CapeTown links low-cost domestic manufacture to eight-fold cycle commute ambition

Cape Town has published a draft strategy within which it proposes to bring about a cycling revolution with the creation of both low-cost local bike manufacture and a new bike share scheme.

At present, the average citizen in the South African coastal city spends up to 45% of their income on transport, significantly more than the global average of closer to 10%.

This disparity, says city committee member for transport Brett Herron, presents an opportunity for a drastic shift in modal share toward cheaper means of transport, primarily cycling.

He said: “The available cycling data indicates that approximately 1% of all trips in Cape Town are made by bicycle. In addition, despite the popularity of recreational cycling and participation in cycling events like the annual Cape Town Cycle Tour, the uptake of utility cycling remained stagnant for the past decade.

“These surveys confirm that commuters either do or will cycle, but that the majority of residents cannot afford bicycles.
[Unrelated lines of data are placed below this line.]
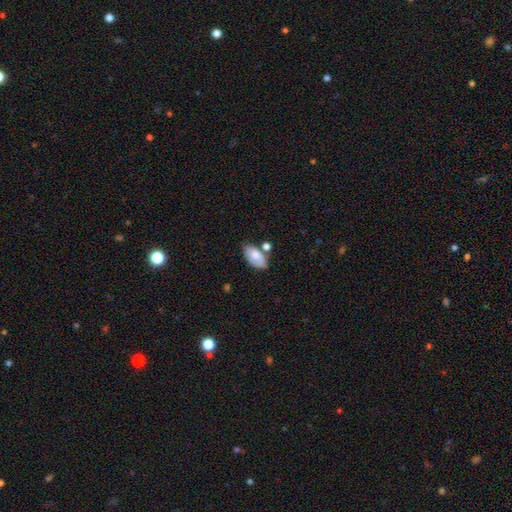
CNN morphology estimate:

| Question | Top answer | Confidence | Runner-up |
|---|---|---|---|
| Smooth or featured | smooth | 73% | featured or disk (19%) |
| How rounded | in between | 94% | round (4%) |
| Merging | none | 55% | minor disturbance (23%) |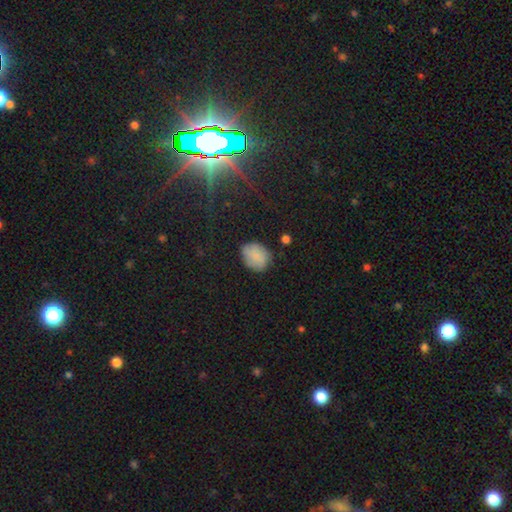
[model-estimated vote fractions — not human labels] The model was most divided on "how rounded": in between: 50%, round: 49%, cigar-shaped: 1%. More confident: smooth or featured — smooth (79%); merging — none (71%).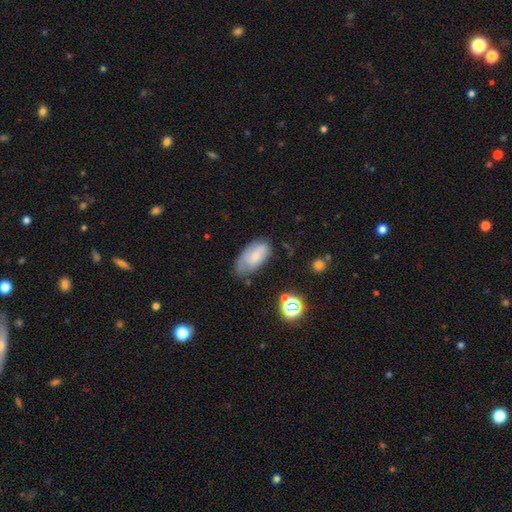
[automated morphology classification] This is likely a smooth galaxy (65%). How rounded: clearly in between (93%). Merging: possibly none (52%).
Given the fact that low-income transport users in Cape Town spend up to 45% of their monthly household income on transport, while the international norm is between 5% and 10%, cycling is an affordable alternative – provided that we improve access to bicycles in these communities.

“‘Ironically, some of these challenges provide us with a golden opportunity for growing our local economy, should we succeed in cultivating a cycling culture. For example, we want to explore the possibility of establishing a bicycle manufacturing plant in Cape Town that can build and provide low-cost bicycles for low-income households. Such an investment and a bike-share system will lead to job creation – but then we need our residents to take to the streets and to start a cycling revolution.”

Having invested in cycling infrastructure, in part in a bid to bolster its tourism, locals and visitors are to benefit from a further 160 kilometres of cycle paths laid down by the spring of this year. The city already has around 450 kilometres of cycle path.

Despite the generous provision for cycling, official figures show that cycling has just a 1% modal share during the morning rush hour, something which the city wants to increase eight fold by 2030. The lanes do however prove popular for leisure cycling.

Herron has further encouraged employers to begin to provide lockers, changing rooms and showers for staff. As is largely the case elsewhere around the globe, motorists are to be encouraged to share the road where cycle infrastructure is unavailable.

The draft strategy is open for public comment until February 21.